Brandon if you are reading this, ((((Big Hugs)))) you are not alone in dealing with a psychopath, but this may turn out to be the best lesson of your life and will protect you for the rest ofyour life from the people just like Bully that you will meet out in the “real world” (HS is not like the outside world all that much). You can get through this!!!!
Brandon,
You may have been hurt, but you also have an opportunity. Your tormentor thankfully sounds like only a garden-variety bully, and bullies are opportunists. They go for the easy target. You have many options to handle this that can help your self-esteem, your social skills, and your popularity.
First you need to arm yourself with information. You’re 17 and soon to be an adult, and I assume so is he. Handle this like an adult. The law is in your favor, and when he violently struck you, that’s an act of assault. You’re not going to tolerate that again. Has he bullied anyone else? Do you know them? If not, get to. You all need to get together and form a consensus that bullying must end at your school right now. You’ll all promise to report any bullying you see and not let up. There is strength in numbers.
Next you will need to confront the bully. You can’t appear to actively seek confrontation or appear to be ganging up on him as he could use these perceptions against you. Try to time your passing through the hallway so that you are likely to run into him. Bring a friend or two along who has sworn to stand by what you say. If you can, plan it for an area where they might be a few people who you know have solid characters and are more likely to spontaneously defend your stand. What you want is to create the strong impression that his peers do not condone and will refuse to tolerate his bullying.

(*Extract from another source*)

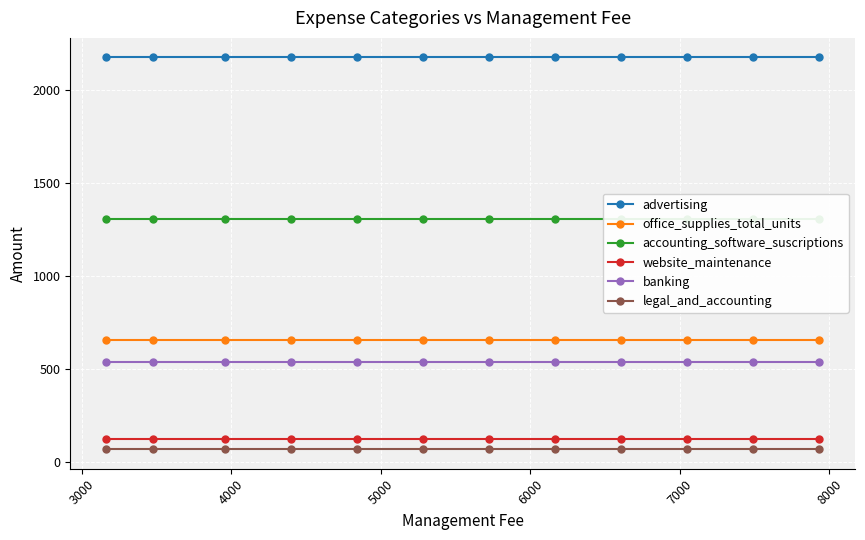

What is the highest value of the advertising series?

2175.0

When he’s around, let him come to you. At the first sign of bullying or other inappropriate behavior, you have your opening to confront him. Tell him what he did last time was wrong and that he won’t be doing anything like that again. Look him in the eye as you say it and show no sign of fear. Tell him he’s nearly an adult and that, in the world of adults, there is no excusing that behavior. Next tell him where he stands: Any punch, any kick, any spit will be considered a criminal act of assault that you will report to the police. If he hits you anyway, call 911. Then and there. Ask bystanders to wait since they are witnesses. If the police want to push this off to the school for them to take disciplinary action, tell them that the school has been unable to protect you and others from the bullying and make sure they take your statements and file a police report.
Hopefully you won’t have to escalate it to the point of calling the police. Public opinion may shame him into good behavior at least then and there. When you’re speaking to the bully you will also want to address those around you. “Our high school deserves better than this” or “We should be able to walk through the hallways without fear of attack.” Sentiments everyone will agree with. Invoke a little school spirit if some athletes or cheerleaders are around. Link your cause to theirs. Also If he does relent, stay true to your word and call the police. You really don’t have to put up with bullying.
If there are LGBT high school students who are experiencing this, LAMDA Legal has a chapter in every state and have sued several school districts for failing to protect LGBT students from harrassment/bullying. They have won these cases.
Also, it’s worth contacting the ACLU in your state — if they can’t help you, they are very good about referring you to organizations that can.